Express the material as a JSON list of strings, one string per line and no entries for blank lines, starting at the very beginning of the material and stopping after the line containing "19: (627, 328)". Leave the pictures out.
......
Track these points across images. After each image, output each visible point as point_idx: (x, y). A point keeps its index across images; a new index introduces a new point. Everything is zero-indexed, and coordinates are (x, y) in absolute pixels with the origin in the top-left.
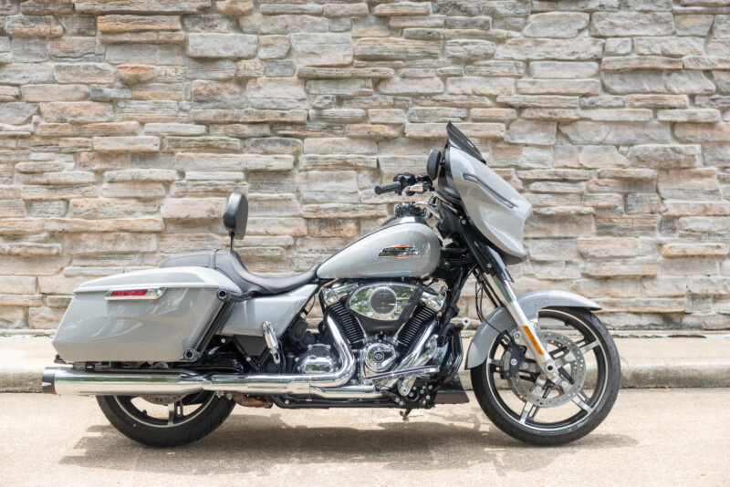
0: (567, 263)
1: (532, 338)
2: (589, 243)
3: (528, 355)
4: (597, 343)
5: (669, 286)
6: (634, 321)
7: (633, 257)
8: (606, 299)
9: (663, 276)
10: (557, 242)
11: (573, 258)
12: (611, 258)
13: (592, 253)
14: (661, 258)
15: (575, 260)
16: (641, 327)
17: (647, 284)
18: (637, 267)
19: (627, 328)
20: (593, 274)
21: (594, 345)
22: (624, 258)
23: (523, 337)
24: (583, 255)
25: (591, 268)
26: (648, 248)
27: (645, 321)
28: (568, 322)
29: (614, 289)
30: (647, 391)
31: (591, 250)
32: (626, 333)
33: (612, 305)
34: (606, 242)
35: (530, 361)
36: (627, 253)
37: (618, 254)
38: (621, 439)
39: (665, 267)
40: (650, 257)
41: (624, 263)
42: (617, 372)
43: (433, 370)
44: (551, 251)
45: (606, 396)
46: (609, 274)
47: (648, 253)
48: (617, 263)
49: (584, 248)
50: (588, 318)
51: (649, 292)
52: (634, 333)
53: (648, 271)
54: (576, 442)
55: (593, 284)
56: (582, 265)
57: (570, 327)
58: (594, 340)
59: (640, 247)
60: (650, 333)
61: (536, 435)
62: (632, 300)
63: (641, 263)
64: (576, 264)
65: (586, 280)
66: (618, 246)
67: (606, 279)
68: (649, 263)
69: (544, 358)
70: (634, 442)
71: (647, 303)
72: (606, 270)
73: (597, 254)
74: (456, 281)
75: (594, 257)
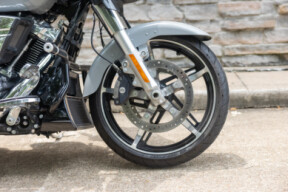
0: (212, 21)
1: (138, 66)
2: (226, 6)
3: (135, 83)
4: (206, 70)
5: (283, 35)
6: (259, 60)
7: (257, 15)
8: (239, 45)
9: (279, 28)
10: (204, 7)
11: (215, 17)
12: (242, 16)
13: (228, 13)
14: (277, 16)
15: (217, 19)
16: (263, 64)
17: (267, 34)
18: (260, 22)
19: (253, 65)
20: (230, 28)
21: (203, 72)
22: (251, 16)
23: (131, 66)
24: (222, 15)
25: (228, 24)
26: (269, 8)
27: (266, 60)
28: (179, 51)
29: (244, 38)
30: (262, 110)
31: (228, 11)
32: (252, 69)
33: (243, 49)
34: (238, 5)
35: (139, 89)
36: (253, 12)
37: (247, 13)
38: (231, 158)
39: (280, 22)
40: (269, 15)
41: (251, 20)
42: (225, 97)
43: (32, 100)
44: (200, 13)
45: (214, 121)
46: (240, 27)
47: (268, 12)
48: (246, 19)
49: (223, 10)
50: (197, 46)
51: (269, 40)
52: (258, 68)
53: (268, 24)
54: (187, 163)
55: (230, 35)
56: (221, 22)
57: (182, 56)
58: (203, 67)
59: (263, 7)
60: (269, 68)
61: (147, 159)
62: (257, 46)
63: (263, 19)
64: (217, 22)
65: (225, 33)
66: (247, 7)
67: (238, 31)
68: (269, 19)
69: (150, 85)
70: (242, 162)
71: (268, 47)
72: (239, 25)
73: (232, 14)
74: (73, 16)
75: (229, 16)
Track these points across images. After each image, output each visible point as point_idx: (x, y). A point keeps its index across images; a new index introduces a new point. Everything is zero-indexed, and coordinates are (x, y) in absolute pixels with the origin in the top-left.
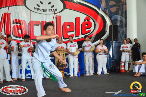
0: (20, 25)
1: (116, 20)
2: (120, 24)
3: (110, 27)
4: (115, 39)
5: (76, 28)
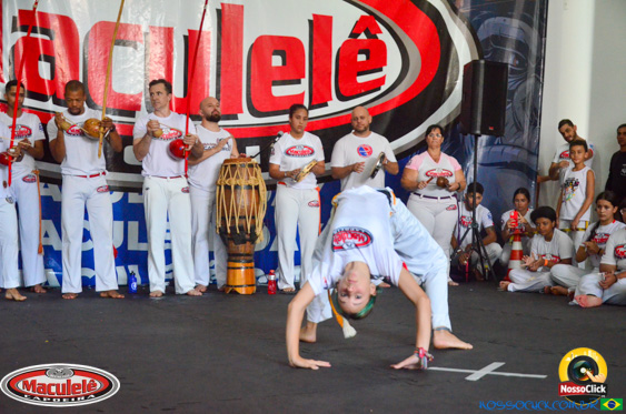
0: (47, 38)
1: (500, 39)
2: (517, 57)
3: (471, 69)
4: (491, 129)
5: (314, 66)
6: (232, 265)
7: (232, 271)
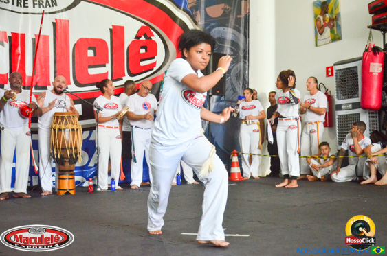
2: (232, 50)
5: (114, 56)
6: (61, 177)
7: (61, 180)
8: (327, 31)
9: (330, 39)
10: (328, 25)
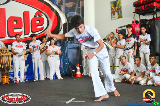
4: (71, 39)
5: (25, 24)
6: (3, 76)
8: (116, 14)
9: (117, 17)
10: (117, 11)
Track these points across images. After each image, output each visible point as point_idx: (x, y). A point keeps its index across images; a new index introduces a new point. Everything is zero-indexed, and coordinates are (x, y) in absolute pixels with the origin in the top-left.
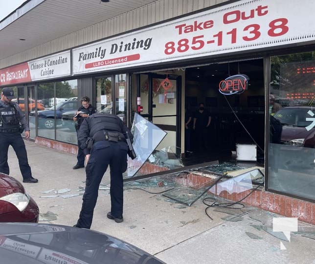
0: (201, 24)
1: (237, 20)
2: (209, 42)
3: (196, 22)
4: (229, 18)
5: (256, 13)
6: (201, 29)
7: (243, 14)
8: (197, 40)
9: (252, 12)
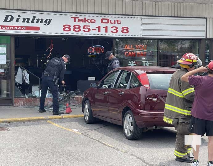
0: (88, 20)
1: (108, 23)
2: (93, 30)
3: (85, 18)
4: (104, 21)
5: (116, 22)
6: (88, 22)
7: (111, 21)
8: (86, 27)
9: (115, 21)
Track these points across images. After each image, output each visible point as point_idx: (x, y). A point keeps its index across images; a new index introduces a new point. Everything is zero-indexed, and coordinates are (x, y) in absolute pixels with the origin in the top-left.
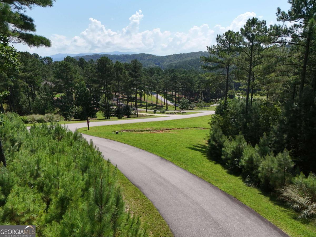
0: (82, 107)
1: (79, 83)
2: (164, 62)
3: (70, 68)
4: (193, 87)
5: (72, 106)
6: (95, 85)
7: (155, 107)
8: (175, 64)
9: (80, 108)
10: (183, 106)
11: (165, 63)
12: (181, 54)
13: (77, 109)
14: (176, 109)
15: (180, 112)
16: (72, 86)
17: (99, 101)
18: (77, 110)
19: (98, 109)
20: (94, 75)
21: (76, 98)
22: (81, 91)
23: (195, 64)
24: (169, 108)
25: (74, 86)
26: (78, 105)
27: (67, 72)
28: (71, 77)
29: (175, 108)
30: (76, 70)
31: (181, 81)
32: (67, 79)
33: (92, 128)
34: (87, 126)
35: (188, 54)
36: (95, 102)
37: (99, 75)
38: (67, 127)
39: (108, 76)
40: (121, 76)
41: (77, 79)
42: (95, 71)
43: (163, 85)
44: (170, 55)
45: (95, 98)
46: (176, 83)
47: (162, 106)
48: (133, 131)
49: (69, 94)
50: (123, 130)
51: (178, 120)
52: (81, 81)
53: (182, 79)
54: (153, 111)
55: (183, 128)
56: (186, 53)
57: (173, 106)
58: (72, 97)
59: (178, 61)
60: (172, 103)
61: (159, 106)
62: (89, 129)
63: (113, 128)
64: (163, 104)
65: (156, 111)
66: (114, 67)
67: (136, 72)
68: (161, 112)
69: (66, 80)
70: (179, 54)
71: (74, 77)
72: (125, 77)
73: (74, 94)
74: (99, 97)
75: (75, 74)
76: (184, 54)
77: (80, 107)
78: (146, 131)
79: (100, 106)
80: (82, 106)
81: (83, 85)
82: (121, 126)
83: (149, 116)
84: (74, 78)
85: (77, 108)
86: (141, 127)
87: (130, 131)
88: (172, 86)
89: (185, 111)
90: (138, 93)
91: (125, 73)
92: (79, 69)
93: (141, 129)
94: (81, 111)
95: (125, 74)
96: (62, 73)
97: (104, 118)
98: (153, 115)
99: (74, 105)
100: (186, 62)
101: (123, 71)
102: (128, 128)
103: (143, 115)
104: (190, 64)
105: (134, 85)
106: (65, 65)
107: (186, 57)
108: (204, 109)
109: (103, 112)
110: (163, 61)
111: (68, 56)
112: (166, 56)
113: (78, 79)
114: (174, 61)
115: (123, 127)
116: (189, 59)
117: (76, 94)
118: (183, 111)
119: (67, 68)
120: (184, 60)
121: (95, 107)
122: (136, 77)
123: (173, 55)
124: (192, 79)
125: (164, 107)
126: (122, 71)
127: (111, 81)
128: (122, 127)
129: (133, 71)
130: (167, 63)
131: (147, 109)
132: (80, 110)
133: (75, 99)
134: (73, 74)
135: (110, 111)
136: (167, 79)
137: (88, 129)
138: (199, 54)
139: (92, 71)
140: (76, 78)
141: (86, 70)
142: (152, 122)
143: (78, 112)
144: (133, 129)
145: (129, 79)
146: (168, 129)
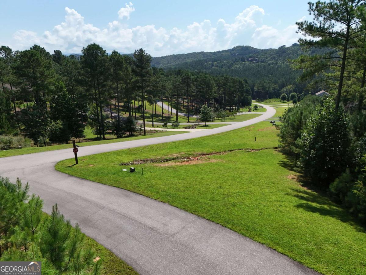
0: (62, 122)
1: (54, 85)
2: (160, 63)
3: (39, 59)
4: (211, 92)
5: (45, 120)
6: (81, 89)
7: (161, 118)
8: (173, 66)
9: (58, 123)
10: (204, 116)
11: (161, 65)
12: (179, 54)
13: (53, 125)
14: (189, 121)
15: (199, 124)
16: (43, 89)
17: (85, 111)
18: (53, 127)
19: (84, 123)
20: (78, 72)
21: (51, 107)
22: (59, 96)
23: (198, 66)
24: (178, 120)
25: (48, 89)
26: (55, 119)
27: (34, 67)
28: (42, 74)
29: (188, 119)
30: (49, 63)
31: (195, 83)
32: (35, 78)
33: (83, 158)
34: (74, 156)
35: (188, 55)
36: (80, 113)
37: (87, 72)
38: (27, 187)
39: (102, 73)
40: (122, 73)
41: (52, 77)
42: (80, 66)
43: (170, 89)
44: (167, 56)
45: (79, 107)
46: (189, 86)
47: (169, 117)
48: (152, 161)
49: (40, 103)
50: (136, 161)
51: (206, 136)
52: (58, 82)
53: (196, 81)
54: (162, 124)
55: (225, 152)
56: (186, 53)
57: (183, 117)
58: (46, 107)
59: (177, 63)
60: (181, 113)
61: (166, 117)
62: (77, 163)
63: (118, 157)
64: (170, 114)
65: (167, 124)
66: (111, 59)
67: (143, 68)
68: (172, 126)
69: (33, 80)
70: (177, 55)
71: (46, 73)
72: (127, 75)
73: (48, 103)
74: (85, 106)
75: (48, 69)
76: (182, 55)
77: (58, 121)
78: (173, 159)
79: (89, 120)
80: (62, 120)
81: (62, 88)
82: (130, 152)
83: (160, 132)
84: (46, 76)
85: (53, 123)
86: (161, 152)
87: (148, 160)
88: (183, 91)
89: (207, 123)
90: (145, 99)
91: (127, 68)
92: (55, 66)
93: (164, 157)
94: (60, 129)
95: (128, 71)
96: (26, 67)
97: (96, 136)
98: (166, 131)
99: (49, 119)
100: (186, 63)
101: (124, 66)
102: (144, 156)
103: (151, 130)
104: (192, 66)
105: (139, 88)
106: (30, 54)
107: (185, 58)
108: (227, 120)
109: (92, 127)
110: (158, 63)
111: (36, 46)
112: (162, 57)
113: (54, 79)
114: (172, 63)
115: (134, 154)
116: (189, 60)
117: (51, 102)
118: (203, 124)
119: (34, 60)
120: (183, 62)
121: (81, 120)
122: (142, 76)
123: (171, 55)
124: (210, 81)
125: (172, 118)
126: (121, 66)
127: (105, 81)
128: (132, 154)
129: (137, 66)
130: (163, 65)
131: (153, 122)
132: (58, 127)
133: (50, 110)
134: (45, 69)
135: (105, 126)
136: (176, 82)
137: (75, 162)
138: (201, 55)
139: (76, 66)
140: (50, 76)
141: (66, 65)
142: (173, 142)
143: (55, 130)
144: (152, 157)
145: (132, 78)
146: (205, 155)
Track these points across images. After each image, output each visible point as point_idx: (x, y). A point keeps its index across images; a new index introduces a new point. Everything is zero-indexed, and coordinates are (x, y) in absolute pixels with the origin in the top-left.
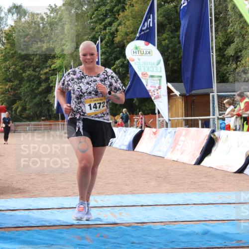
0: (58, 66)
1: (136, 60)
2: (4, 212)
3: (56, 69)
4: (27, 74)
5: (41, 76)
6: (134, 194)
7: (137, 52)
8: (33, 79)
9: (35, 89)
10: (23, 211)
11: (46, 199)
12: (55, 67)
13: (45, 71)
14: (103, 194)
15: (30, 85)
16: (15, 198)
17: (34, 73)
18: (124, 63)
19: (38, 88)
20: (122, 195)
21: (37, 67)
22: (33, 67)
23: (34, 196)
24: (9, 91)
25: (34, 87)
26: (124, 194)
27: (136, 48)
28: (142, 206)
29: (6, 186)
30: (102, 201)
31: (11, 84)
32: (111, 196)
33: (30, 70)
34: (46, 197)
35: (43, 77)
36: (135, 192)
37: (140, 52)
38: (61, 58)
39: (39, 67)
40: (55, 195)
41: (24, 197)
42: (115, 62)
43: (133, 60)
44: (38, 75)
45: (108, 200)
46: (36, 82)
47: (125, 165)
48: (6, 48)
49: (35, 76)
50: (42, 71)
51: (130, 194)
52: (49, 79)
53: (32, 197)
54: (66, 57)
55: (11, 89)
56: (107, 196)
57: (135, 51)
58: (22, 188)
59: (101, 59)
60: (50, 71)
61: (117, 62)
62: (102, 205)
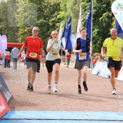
0: (62, 16)
1: (119, 14)
2: (22, 121)
3: (60, 18)
4: (40, 22)
5: (50, 23)
6: (114, 111)
7: (120, 8)
8: (44, 25)
9: (45, 32)
10: (36, 120)
11: (52, 112)
12: (60, 17)
13: (52, 20)
14: (92, 110)
15: (42, 29)
16: (30, 110)
17: (45, 21)
18: (109, 15)
19: (47, 32)
20: (106, 112)
21: (47, 17)
22: (44, 16)
23: (44, 110)
24: (27, 33)
25: (45, 31)
26: (107, 111)
27: (119, 5)
28: (120, 121)
29: (24, 101)
30: (91, 115)
31: (29, 28)
32: (98, 112)
33: (42, 19)
34: (52, 110)
35: (51, 24)
36: (115, 110)
37: (121, 8)
38: (64, 11)
39: (49, 17)
40: (58, 109)
41: (36, 110)
42: (103, 14)
43: (117, 14)
44: (47, 22)
45: (95, 115)
46: (46, 27)
47: (108, 89)
48: (26, 3)
49: (45, 23)
50: (50, 20)
51: (112, 111)
52: (55, 26)
53: (42, 111)
54: (67, 10)
55: (28, 32)
56: (95, 112)
57: (118, 7)
58: (35, 103)
59: (93, 12)
60: (56, 19)
61: (104, 14)
62: (92, 119)
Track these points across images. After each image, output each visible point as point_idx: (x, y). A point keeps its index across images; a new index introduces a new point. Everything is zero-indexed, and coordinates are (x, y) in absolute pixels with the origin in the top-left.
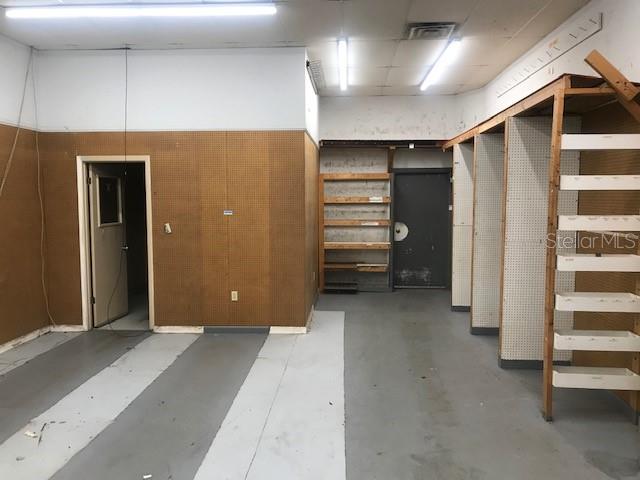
......
**Exercise output:**
[
  "Track these points across images. After each image, output each visible point as point_idx: (x, y). A point keeps its index across images; a new index introduces a new point. Everything is zero-indexed, and coordinates are (x, y) in absolute pixels with the origin in the top-left.",
  "0: (567, 263)",
  "1: (532, 338)",
  "2: (589, 243)",
  "3: (528, 355)",
  "4: (597, 343)",
  "5: (669, 286)",
  "6: (634, 321)",
  "7: (633, 257)",
  "8: (606, 299)",
  "9: (663, 276)",
  "10: (557, 242)",
  "11: (573, 258)",
  "12: (611, 258)",
  "13: (592, 253)",
  "14: (661, 258)",
  "15: (575, 260)",
  "16: (641, 327)",
  "17: (647, 284)",
  "18: (637, 267)",
  "19: (627, 328)"
]